In 2050, the Arctic ice cap could be ice-free during the summer, according to a study conducted by the Italian Institute of Atmospheric and Climate Sciences of the National Research Council, in collaboration with the Institute of Polar Sciences, who reconstructed the behavior of the Arctic cap as global temperature varied, studying the evolution of ice between 36,000 and 44,000 years ago.
The study Sea ice fluctuations in the Baffin Bay and the Labrador Sea during glacial abrupt climate changes, by Cnr-Isac and Isp, has strengthened ESA's forecasts and confirmed the now almost certain danger of a total disappearance of the summer ice in the Arctic Circle.
The results of the study, in fact, showed how the reaction time of sea ice to sudden increases in temperature is almost instantaneous, or occurs within a maximum of 10 years, passing from a thick multi-year and persistent cover to open sea conditions.
and seasonal ice. According to the findings of the European Space Agency, the loss of ice depends precisely on the increase in temperatures, currently caused by global CO2 emissions, and even a substantial reduction in emissions will not prevent the disappearance of summer ice in 2050.

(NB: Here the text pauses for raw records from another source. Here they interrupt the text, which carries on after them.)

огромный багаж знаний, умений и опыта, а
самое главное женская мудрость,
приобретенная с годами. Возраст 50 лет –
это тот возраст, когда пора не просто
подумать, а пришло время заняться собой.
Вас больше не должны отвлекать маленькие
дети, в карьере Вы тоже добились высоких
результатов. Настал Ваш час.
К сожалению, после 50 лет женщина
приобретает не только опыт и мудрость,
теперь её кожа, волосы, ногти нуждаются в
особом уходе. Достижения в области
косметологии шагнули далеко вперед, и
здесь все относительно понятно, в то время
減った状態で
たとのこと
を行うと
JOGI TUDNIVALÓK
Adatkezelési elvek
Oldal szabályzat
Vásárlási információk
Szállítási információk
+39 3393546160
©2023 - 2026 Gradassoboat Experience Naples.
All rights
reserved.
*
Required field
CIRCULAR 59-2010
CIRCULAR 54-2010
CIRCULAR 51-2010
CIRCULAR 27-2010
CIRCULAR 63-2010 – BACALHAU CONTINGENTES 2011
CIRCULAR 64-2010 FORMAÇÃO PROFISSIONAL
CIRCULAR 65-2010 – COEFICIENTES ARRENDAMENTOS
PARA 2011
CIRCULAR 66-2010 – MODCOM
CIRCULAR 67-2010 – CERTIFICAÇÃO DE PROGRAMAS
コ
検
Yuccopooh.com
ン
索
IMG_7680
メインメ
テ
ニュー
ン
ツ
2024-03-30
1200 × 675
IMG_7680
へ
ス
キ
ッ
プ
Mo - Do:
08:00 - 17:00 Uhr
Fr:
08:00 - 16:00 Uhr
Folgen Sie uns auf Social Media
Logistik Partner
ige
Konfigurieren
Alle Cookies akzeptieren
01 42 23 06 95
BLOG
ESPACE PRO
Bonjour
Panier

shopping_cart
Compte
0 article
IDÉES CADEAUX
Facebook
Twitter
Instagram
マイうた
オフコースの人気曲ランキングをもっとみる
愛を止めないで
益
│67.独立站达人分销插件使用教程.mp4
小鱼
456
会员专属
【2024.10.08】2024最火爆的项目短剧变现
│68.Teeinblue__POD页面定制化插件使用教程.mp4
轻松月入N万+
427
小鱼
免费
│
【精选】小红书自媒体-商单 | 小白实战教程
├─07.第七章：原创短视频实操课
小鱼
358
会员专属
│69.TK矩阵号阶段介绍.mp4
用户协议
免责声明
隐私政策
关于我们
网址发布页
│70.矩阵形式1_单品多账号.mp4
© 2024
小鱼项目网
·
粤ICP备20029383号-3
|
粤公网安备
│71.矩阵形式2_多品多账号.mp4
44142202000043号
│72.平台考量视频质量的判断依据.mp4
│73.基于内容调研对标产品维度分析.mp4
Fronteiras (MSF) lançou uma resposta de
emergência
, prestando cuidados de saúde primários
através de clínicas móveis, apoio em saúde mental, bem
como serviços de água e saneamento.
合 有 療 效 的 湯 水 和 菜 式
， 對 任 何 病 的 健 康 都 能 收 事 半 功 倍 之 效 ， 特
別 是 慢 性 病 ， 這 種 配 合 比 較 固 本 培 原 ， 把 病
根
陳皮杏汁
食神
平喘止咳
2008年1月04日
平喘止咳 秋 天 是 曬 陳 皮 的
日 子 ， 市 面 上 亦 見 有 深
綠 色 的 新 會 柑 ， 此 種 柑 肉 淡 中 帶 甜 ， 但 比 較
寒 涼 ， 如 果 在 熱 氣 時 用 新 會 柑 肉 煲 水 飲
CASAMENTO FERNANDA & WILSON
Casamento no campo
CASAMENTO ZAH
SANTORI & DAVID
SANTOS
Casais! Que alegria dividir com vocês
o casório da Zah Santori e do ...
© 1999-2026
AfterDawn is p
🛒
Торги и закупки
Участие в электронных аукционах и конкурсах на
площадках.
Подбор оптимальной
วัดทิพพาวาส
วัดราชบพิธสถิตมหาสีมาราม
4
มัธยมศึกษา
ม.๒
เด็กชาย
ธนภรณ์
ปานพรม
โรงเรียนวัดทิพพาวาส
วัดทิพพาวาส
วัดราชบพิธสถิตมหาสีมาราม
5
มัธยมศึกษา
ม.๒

To obtain these results, the scientists combined data on two record changes in Arctic sea ice, observed through the analysis of sea salts in a so-called glacial core, extracted in northwestern Greenland, and on the association of bio- markers present in a marine sediment core taken from the Labrador Sea.
Can the trend be reversed?
The Montreal Protocol postponed the dreaded first ice-free summer in the Arctic by ten years. According to a UN report released in January 2023, the ozone hole could close by 2040, returning to 1980 levels, and the postponement the ice-free Summer is further confirmation of the fundamental importance of the Montreal Protocol.
According to simulations conducted by the University of California Santa Cruz, Columbia in New York and the University of Exeter in the United Kingdom, published in the American Journal of Sciences, the Montreal Protocol has not only preserved ozone, but also helped to slow down global warming, and therefore the melting of ice.
The dreaded first ice-free summer in the Arctic is postponed by at least a decade, when instead it was expected for the middle of this century.